BRONTEKST:

Hoe Cobain in Berlijn terecht kwam

Met dank aan EYE International

Cobain

Cobain van Nanouk Leopold gaat in wereld­première op het filmfestival van Berlijn. Aan zo’n uitverkiezing gaat een lang proces vooraf, wat in Nederland wordt gecoördineerd door EYE International. Hoofd Marten Rabarts legt uit hoe dat bij Cobain in z’n werk ging.

Weer zal regisseur Nanouk Leopold een van haar films in première zien gaan op een groot internationaal festival. Cobain is uitverkozen voor een prestigieus programma-onderdeel van de Berlinale, Generation. Eerder waren onder meer de festivals van Toronto en Cannes lanceerplatforms voor Leopolds werk. Belangrijke podia voor een regisseur van haar kaliber, legt Marten Rabarts uit, hoofd van EYE International. "Cobain is een uitermate sterke film, maar niet gemakkelijk. Het behandelt de relatie tussen een tiener en diens drugsverslaafde moeder en is spijkerhard. Dus als je er dan een plekje voor kunt vinden op een festival als Berlijn, dat het lef had Cobain in haar jeugdprogramma te zetten, is dat natuurlijk heel fijn."

OPDRACHTEN:
(a) Druk uit de tekst over Cobain op de Berlinale het stuk af dat begint bij "Met dank aan" en doorloopt tot en met "z’n werk ging.".
(b) Zet de tekst over Cobain op de Berlinale voort na de laatste zin.

AANGELEVERDE GEGEVENS:
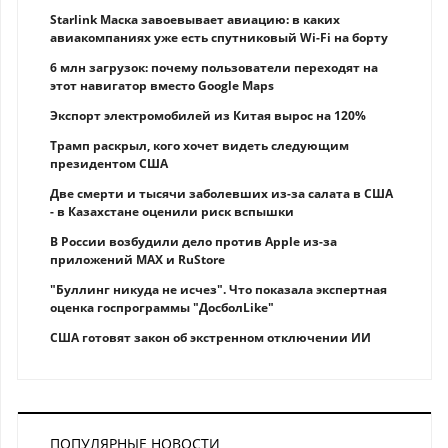
Starlink Маска завоевывает авиацию: в каких
авиакомпаниях уже есть спутниковый Wi-Fi на борту
6 млн загрузок: почему пользователи переходят на
этот навигатор вместо Google Maps
Экспорт электромобилей из Китая вырос на 120%
Трамп раскрыл, кого хочет видеть следующим
президентом США
Две смерти и тысячи заболевших из-за салата в США
- в Казахстане оценили риск вспышки
В России возбудили дело против Apple из-за
приложений MAX и RuStore
"Буллинг никуда не исчез". Что показала экспертная
оценка госпрограммы "ДосболLike"
США готовят закон об экстренном отключении ИИ
ПОПУЛЯРНЫЕ НОВОСТИ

VERWACHTE RESULTATEN:
(a)
Met dank aan EYE International

Cobain

Cobain van Nanouk Leopold gaat in wereld­première op het filmfestival van Berlijn. Aan zo’n uitverkiezing gaat een lang proces vooraf, wat in Nederland wordt gecoördineerd door EYE International. Hoofd Marten Rabarts legt uit hoe dat bij Cobain in z’n werk ging.

(b)
Je zou denken dat met haar naam en track record Leopold zonder moeite een groot festival binnenkomt. Maar zo werkt het niet, zegt Rabarts. "Als er sprake is van een bestaande relatie met een festival of een goede reputatie, zal je sneller opvallen, maar je bent alleen maar zo goed als je volgende project. Vaak zijn het ook de specifieke kenmerken van een film die in een bepaald jaar de doorslag geven. Als festivals zich laten leiden door een verbindend thema in hun programmering kan zomaar een goede film van een bekend auteur afvallen. Gelukkig had de producent Cobain al in een vroeg stadium naar Berlijn gestuurd, omdat we vonden dat hij er goed op z’n plaats zou zijn. De programmeurs van Generation waren op slag verliefd en hebben er voor gelobbyd om hem in hun programma op te kunnen nemen.”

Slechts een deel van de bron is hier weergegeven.